Sometimes, programmers like to disparage “magical code”. They say magical code is causing their bugs, magical code is offensive to use, magical code is harder to understand, we should try to write “less magical” code.
“Wait, what’s magic?”, I hear you say. That’s what I’m here to talk about! (Warning: this post contains an above-average density of “air quotes”, ask your doctor if your heart is strong enough for “humorous quoting”.)
Magic is code I have yet to understand
It’s not inscrutable code. It’s not bad code. It doesn’t intentionally defy understanding, like an obfuscated code contest or code golfing.
I can start to understand why a big of code is frustratingly magical to me by categorizing it. (Hi, I’m Adam, I love categorizing things, it’s awful.)
“Mathemagical” code escapes my understanding due to its foundation in math and my lack of understanding therein. I recently read Purely Functional Data Structures, which is a great book, but the parts on proving e.g. worst-case cost for amortized operations on data structures are completely beyond my patience or confidence in math. Once Greek symbols enter the text, my brain kinda “nope!”s out.
“Metamagic” is hard to understand due to use of metaprogramming. Code that generates code inside code is a) really cool and b) a bit of a mind exploder at first. When it works, its glorious and not “magical”. When it falls short, it’s a mess of violated expectations and complaints about magic. PSA: don’t metaprogram when you can program.
“Sleight of hand” makes it harder for me to understand code because I don’t know where the control flow or logic goes. Combining inheritance and mixins when using Ruby is a good example of control flow sleight-of-hand. If a class extends Foo
, includes Bar
, and all three define a method do_the_thing
, which one gets called (trick question: all of them, trick follow-up question: in what order!)? The Rails router is a good example of logical sleight-of-hand. If I’m wondering how root to: “some_controller/index”
works and I have only the Rails sources on me, where would I start looking to find that logic? For the first few years of Rails, I’d dig around in various files before I found the trail to that answer.
“Multi-level magic schemes” is my new tongue-in-cheek way to explain a tool like tmux
. It’s a wonderful tool for those of us who prefer to work in (several) shells all day. I’m terrified of when things go wrong with it, though. To multiplex several shells into one process while persisting that state across user sessions requires tmux
to operate at the intersection of Unix shells, process trees, and redrawing interfaces to a terminal emulator. I understand the first two in isolation, but when you put it all together, my brain again “nope!”s out of trying to solve any problems that arise. Other multi-level magic schemes include object-relational mappers, game engines, operating system containers, and datacenter networking.

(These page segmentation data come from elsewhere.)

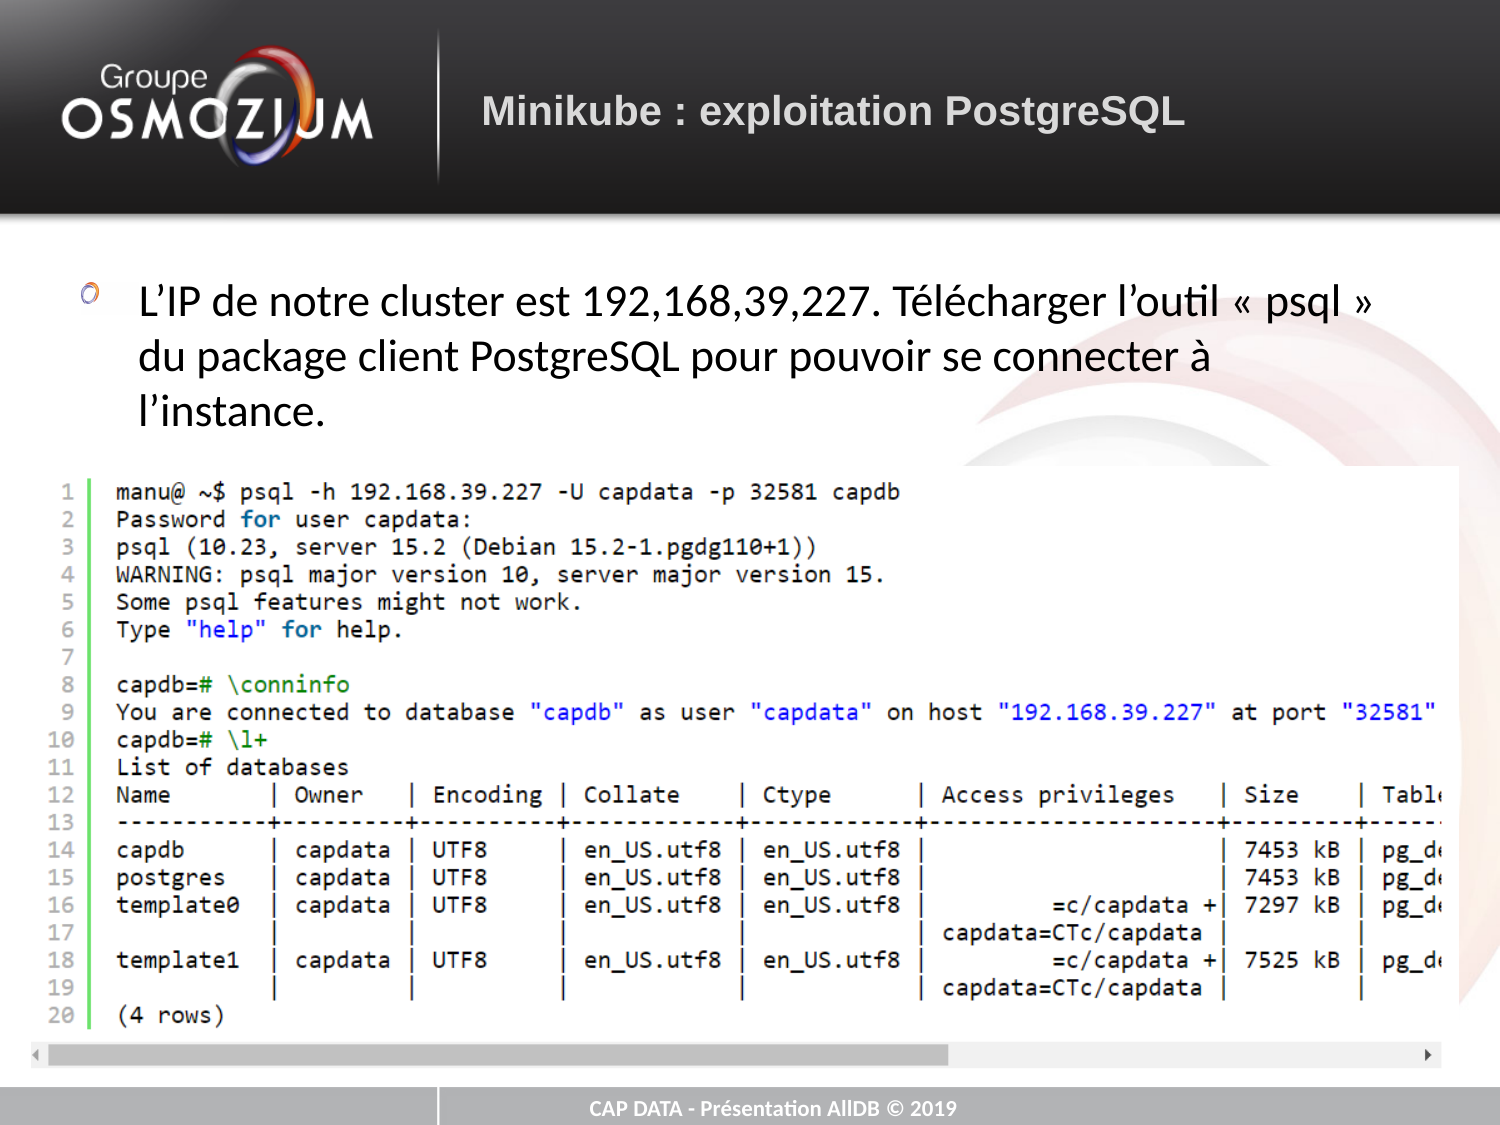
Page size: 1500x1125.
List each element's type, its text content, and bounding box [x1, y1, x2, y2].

text_box CAP DATA - Présentation AllDB © 2019 [123, 1095, 1424, 1125]
text_box Minikube : exploitation PostgreSQL [466, 61, 1483, 156]
picture [0, 0, 1500, 250]
picture [0, 284, 1500, 1125]
text_box [454, 66, 1471, 161]
picture [81, 282, 118, 315]
list L’IP de notre cluster est 192,168,39,227. Télécharger l’outil « psql » du package client PostgreSQL pour pouvoir se connecter à l’instance. [67, 199, 1424, 464]
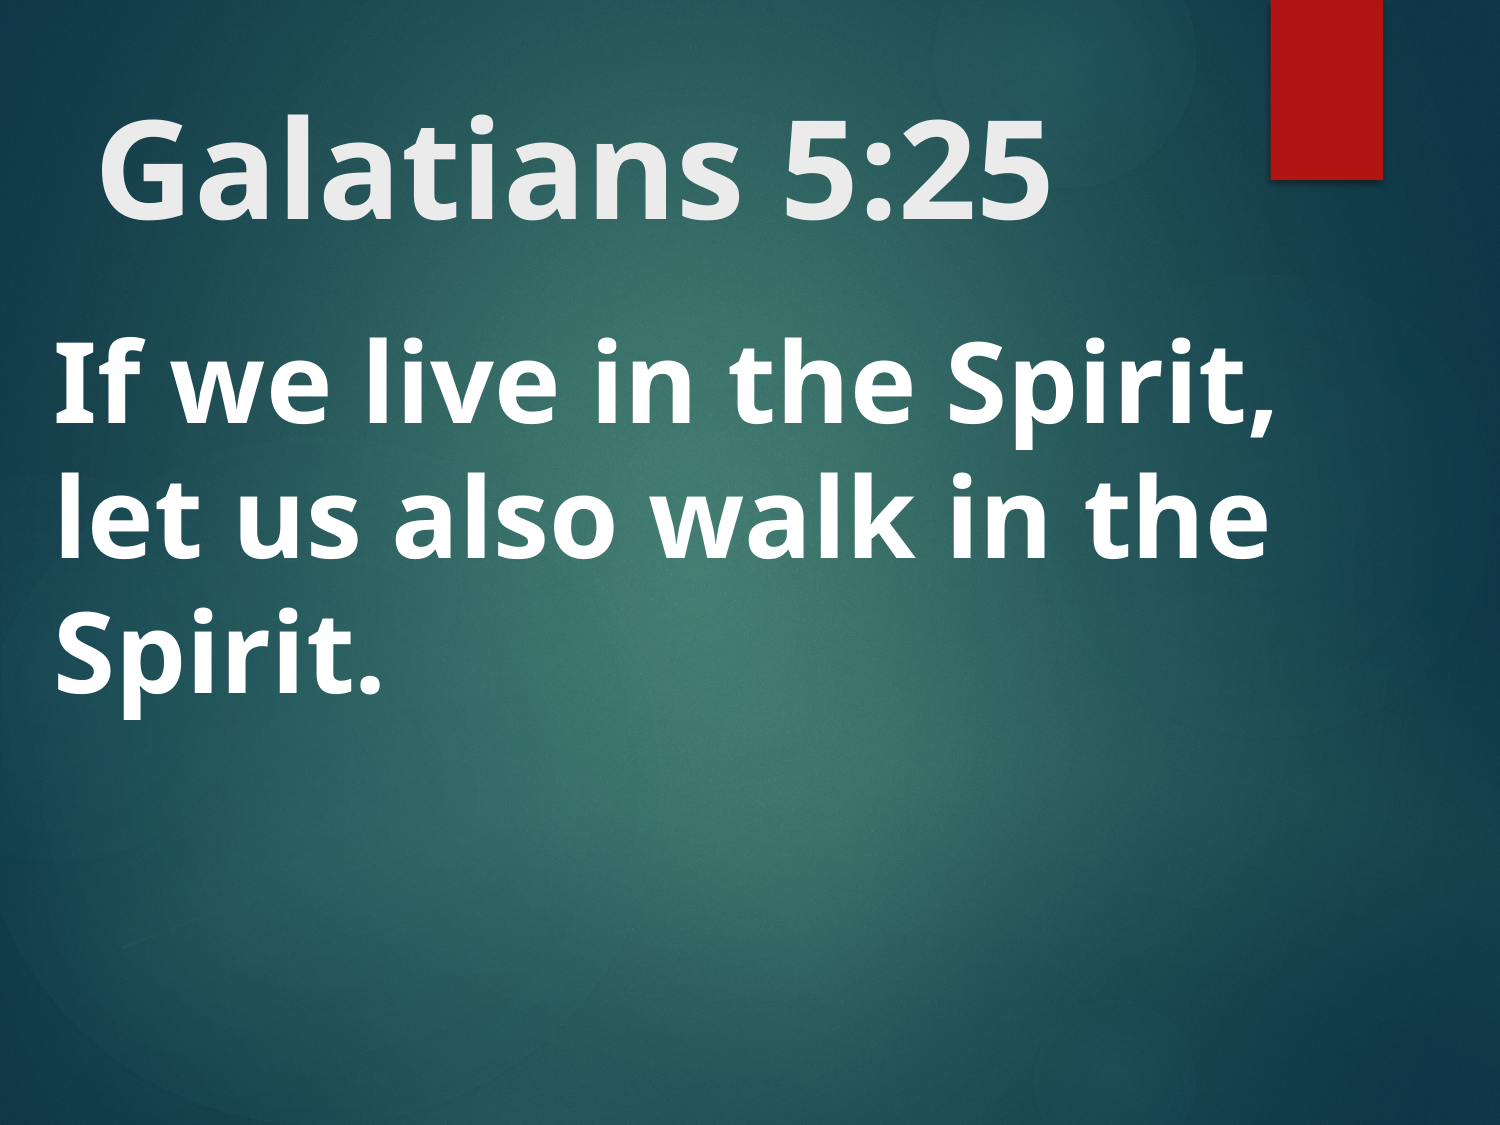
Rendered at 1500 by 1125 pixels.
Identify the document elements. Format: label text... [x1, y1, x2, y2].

title Galatians 5:25 [79, 74, 1237, 304]
list If we live in the Spirit, let us also walk in the Spirit. [38, 304, 1461, 1110]
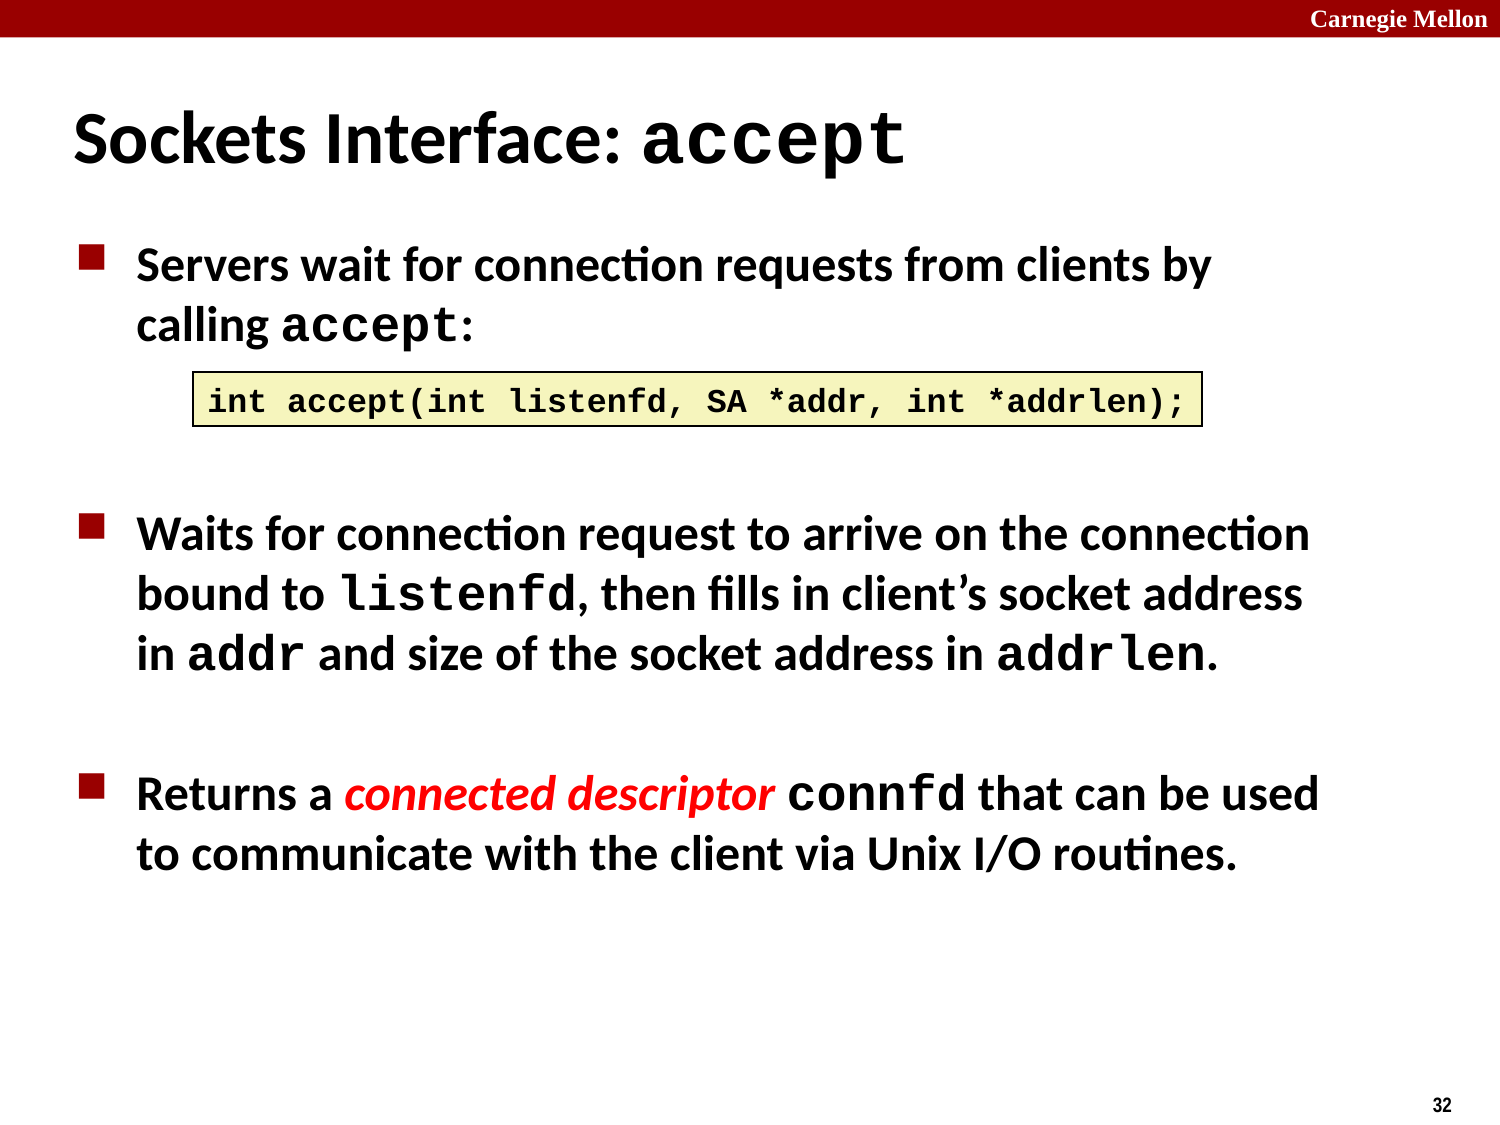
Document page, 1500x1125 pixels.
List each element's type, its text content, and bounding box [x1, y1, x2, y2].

text_box int accept(int listenfd, SA *addr, int *addrlen); [192, 371, 1203, 427]
list Servers wait for connection requests from clients by calling accept: Waits for connection request to arrive on the connection bound to listenfd, then fills in client’s socket address in addr and size of the socket address in addrlen. Returns a connected descriptor connfd that can be used to communicate with the client via Unix I/O routines. [64, 223, 1361, 1088]
title Sockets Interface: accept [58, 71, 1305, 197]
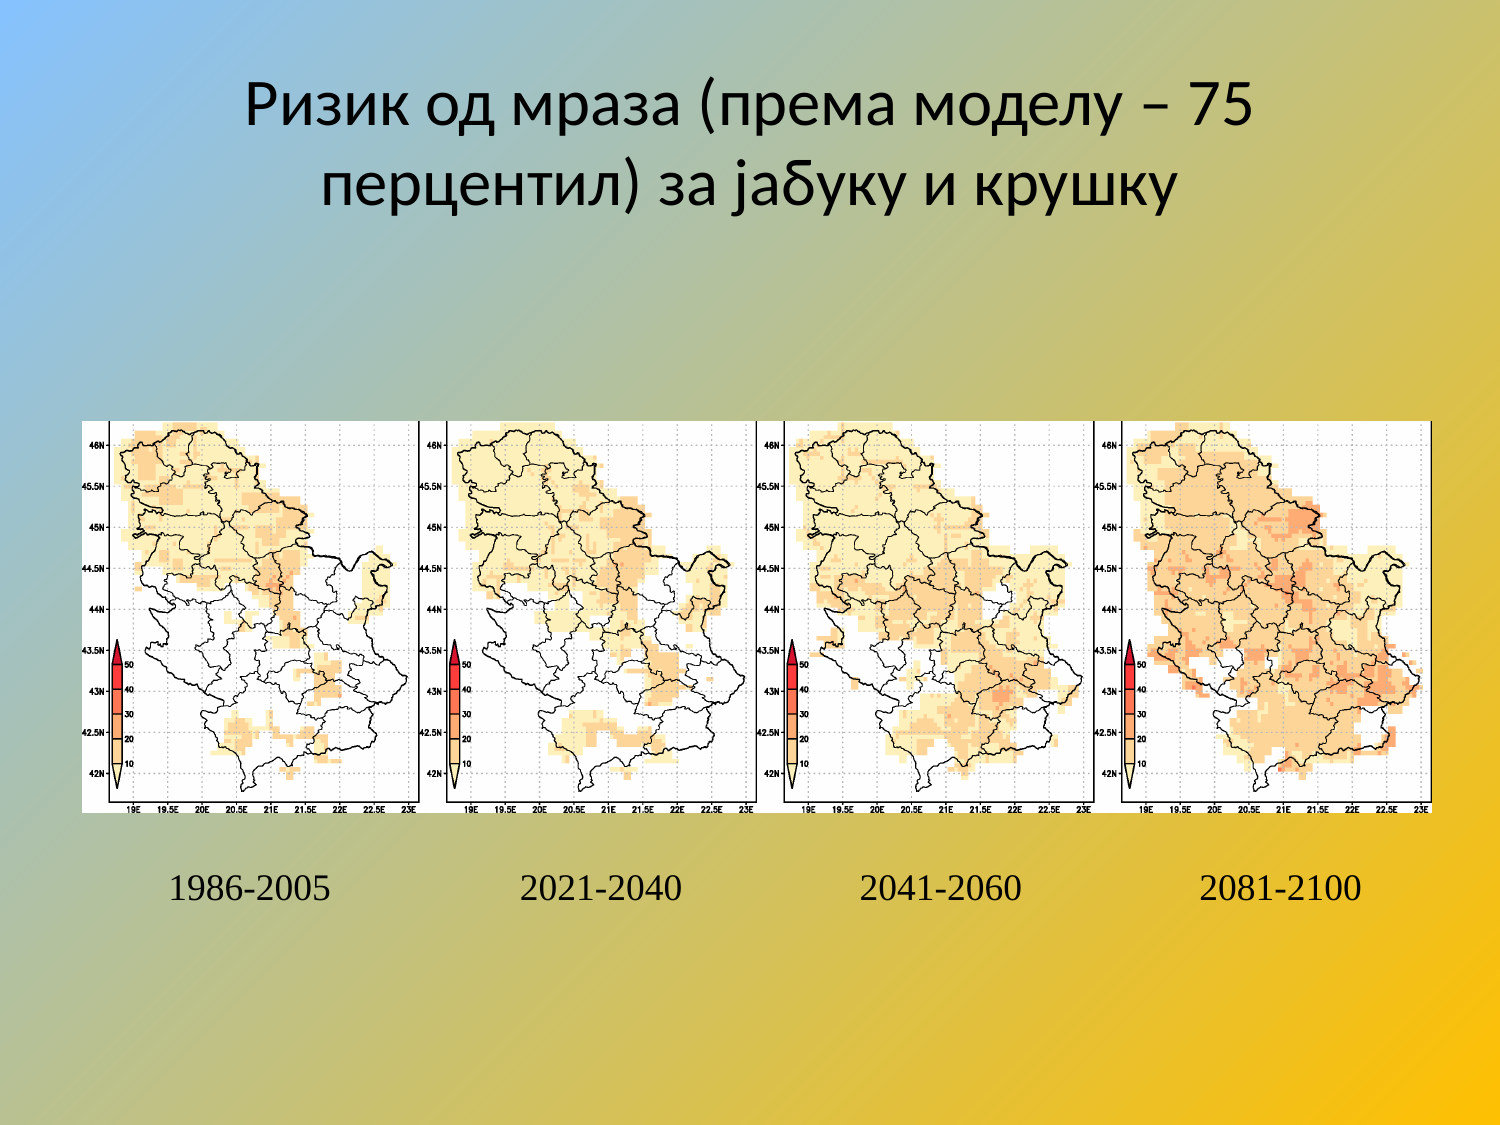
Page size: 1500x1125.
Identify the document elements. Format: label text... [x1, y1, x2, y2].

text_box 2041-2060 [844, 855, 1038, 916]
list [81, 421, 1433, 814]
text_box 2021-2040 [504, 855, 698, 916]
title Ризик од мраза (према моделу – 75 перцентил) за јабуку и крушку [75, 45, 1425, 233]
text_box 2081-2100 [1184, 855, 1377, 916]
text_box 1986-2005 [153, 855, 346, 916]
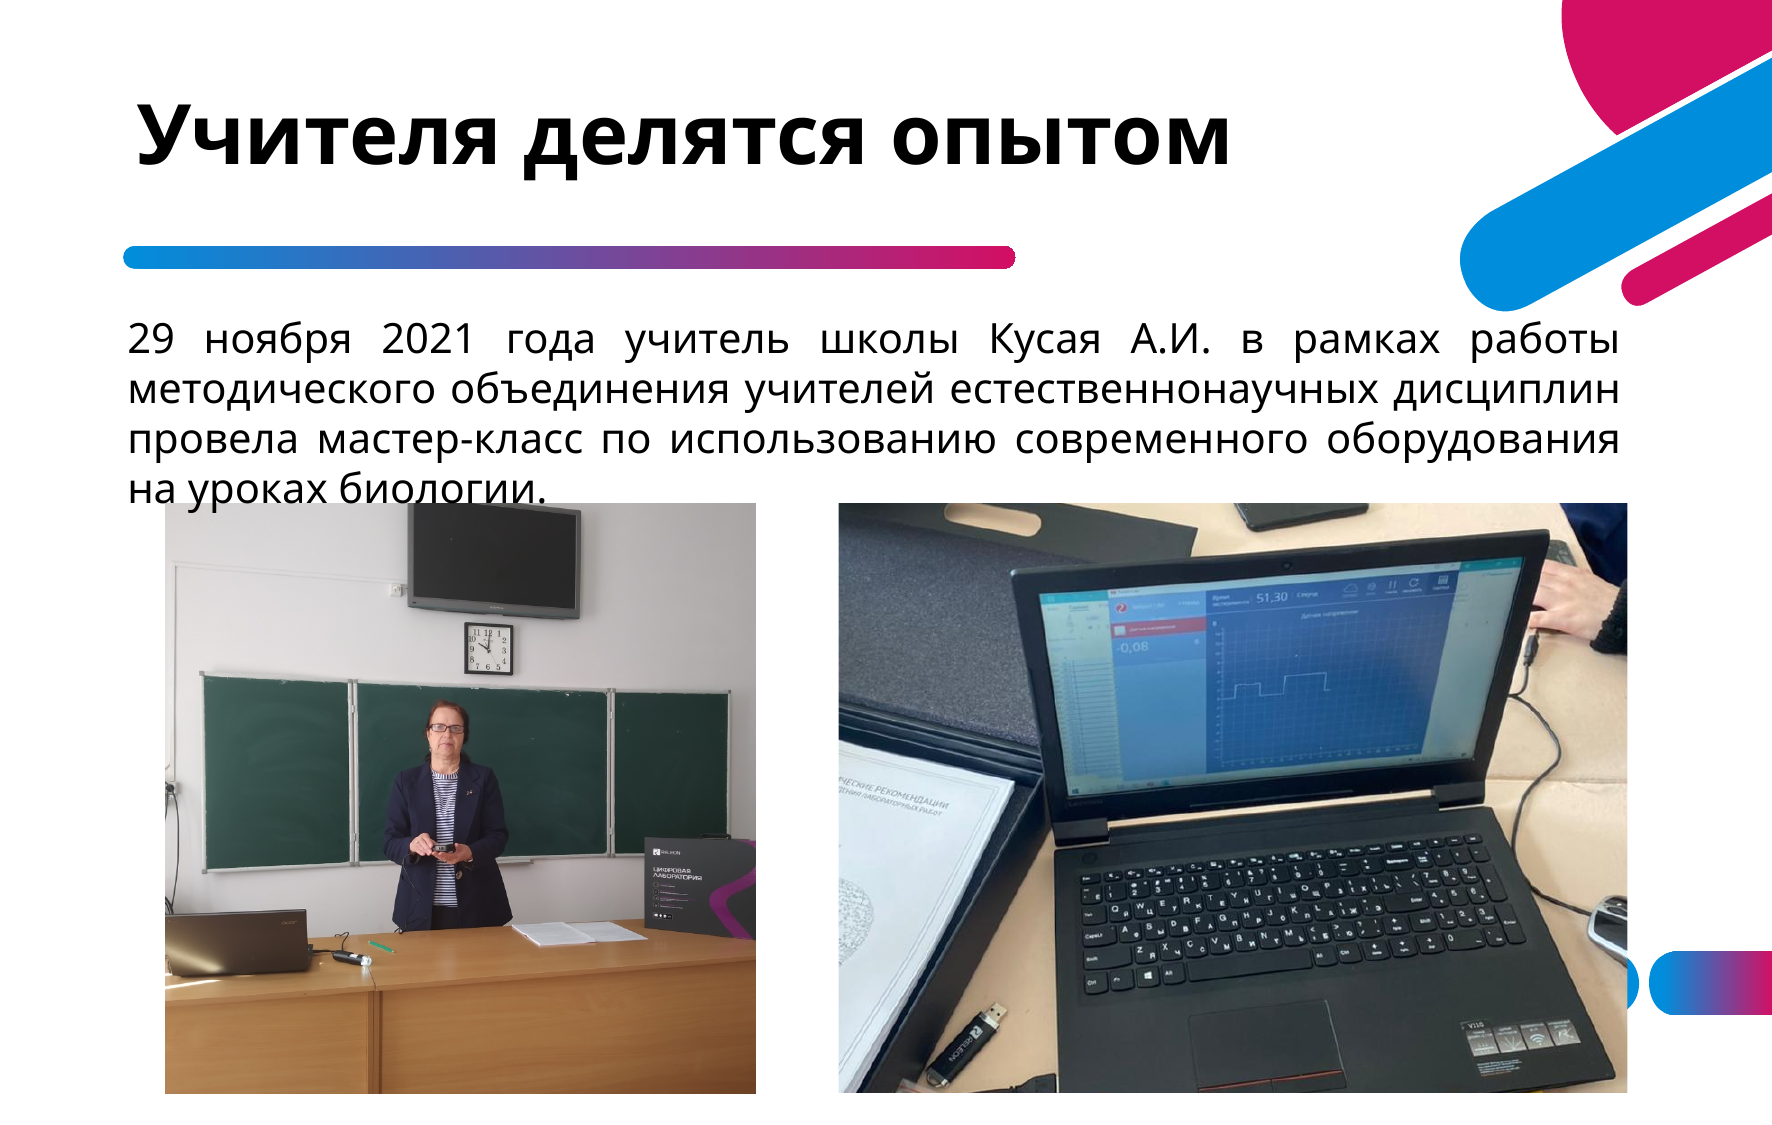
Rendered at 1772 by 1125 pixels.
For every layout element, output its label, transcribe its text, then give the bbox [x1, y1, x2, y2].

I can understand magic and so can you!
I’m writing this because I often see ineffective reactions to “magical” code. Namely, 1) identify code that is frustrating, 2) complain on Twitter or Slack, 3) there is no step 3. Getting frustrated is okay and normal! Contributing only negative energy to the situation is not.
Instead, once I find a thing frustrating, I try to step back and figure out what’s going on. How does this bit of code or tool work? Am I doing something that it recommends against or doesn’t expect? Can I get back on the “golden path” the code is built for? Can I find the code and understand what’s going on by reading it? Often some combination of these side quests puts me back on my way an out of frustration’s way.
Other times, I don’t have time for a side quest of understanding. If that’s the case, I make a mental note that “here be dragons” and try to work around it until I’m done with my main quest. Next time I come across that mental map and remember “oh, there were dragons here!”, I try to understand the situation a little better.
For example, I have a “barely tolerating” relationship with webpack
. I’m glad it exists, it mostly works well, but I feel its human factors leave a lot to be desired. It took a few dives into how it works and how to configure it before I started to develop a mental model for what’s going on such that I didn’t feel like it was constantly burning me. I probably even complained about this in the confidence of friends, but for my own personal assurances, attached the caveat of “this is magical because it’s unfamiliar to me.”
Which brings me to my last caveat: all this advice works for me because I’ve been programming for quite a while. I have tons of knowledge, the kind anyone can read and the kind you have to win by experience, to draw upon. If you’re still in your first decade of programming, nearly everything will seem like magic. Worse, it’s hard to tell what’s useful magic, what’s virtuous magic, and what’s plain-old mediocre code. In that case: when you’re confronted with magic, consult me or your nearest Adam-like collaborator.